The TV Academy has finally righted the Ellen Burstyn wrong.

In what is being touted by the trades as the Ellen Burstyn Rule, the academy has officially announced that, going forward, to be eligible for a Primetime Emmy Award in any of the long-form supporting-actor categories, nominees must have appeared on-screen in at least 5 percent of the project.

It's the final act in a drama that unspooled last year when Burstyn became one of the nominees for best supporting actress in a miniseries or teleflick.

She was nominated for her 14-second, two-line, 38-word role in HBO's "Mrs. Harris."

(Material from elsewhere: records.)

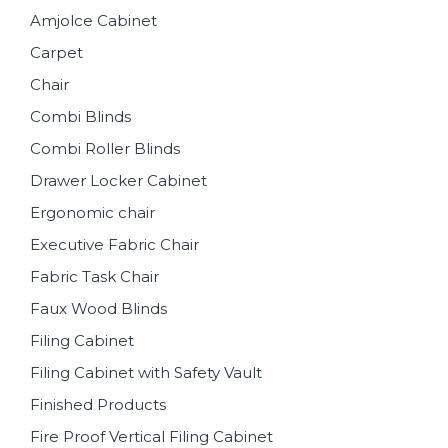
Amjolce Cabinet
Carpet
Chair
Combi Blinds
Combi Roller Blinds
Drawer Locker Cabinet
Ergonomic chair
Executive Fabric Chair
Fabric Task Chair
Faux Wood Blinds
Filing Cabinet
Filing Cabinet with Safety Vault
Finished Products
Fire Proof Vertical Filing Cabinet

Her shorter-than-a-cameo appearance -- in fact, it's believed to be the shortest nominated performance in Emmy history -- was a homage to her title role in the early-1980s teleflick "The People vs. Jean Harris."

That time, she played Harris, the woman who dated and then murdered Herman Tarnower, the doctor who came up with the Scarsdale Diet.

In the HBO project, her on-air credit said she was Tarnower's "Ex-Lover #3."

Sadly for those of us who were anticipating about four columns' worth of material to erupt on Primetime Emmy night last August if she nabbed the award, Burstyn did not win that acting derby; instead, her co-star Cloris Leachman took home the trophy.

In fairness, the media had already gotten a lot of mileage out of the story.

After the nominations were announced, Burstyn flung herself at the press in an ecstasy of surprise, saying she had not even known she was being put up for possible nomination (an HBO rep told the Associated Press at the time that someone at the movie's production company had done the deed).

Asked by reporters what her reaction was to the nomination, Burstyn said, "I thought it was fabulous. My next ambition is to get nominated for seven seconds, and ultimately I want to be nominated for a picture in which I don't even appear."

This, you can imagine, rankled the TV academy, which had been assiduously defending her honor, insisting through a spokeswoman that "based on the popular vote, this is a legitimate nomination." (The spokeswoman did say then that the academy might consider a new rule requiring actors to be on-screen for a minimum time to qualify.)

In her darker moods back then, Burstyn also was quoted as saying things like, "This doesn't have anything to do with me. I don't even want to know about this. You people work it out yourself."

We can only assume that was the last straw for the academy and led to this week's decision.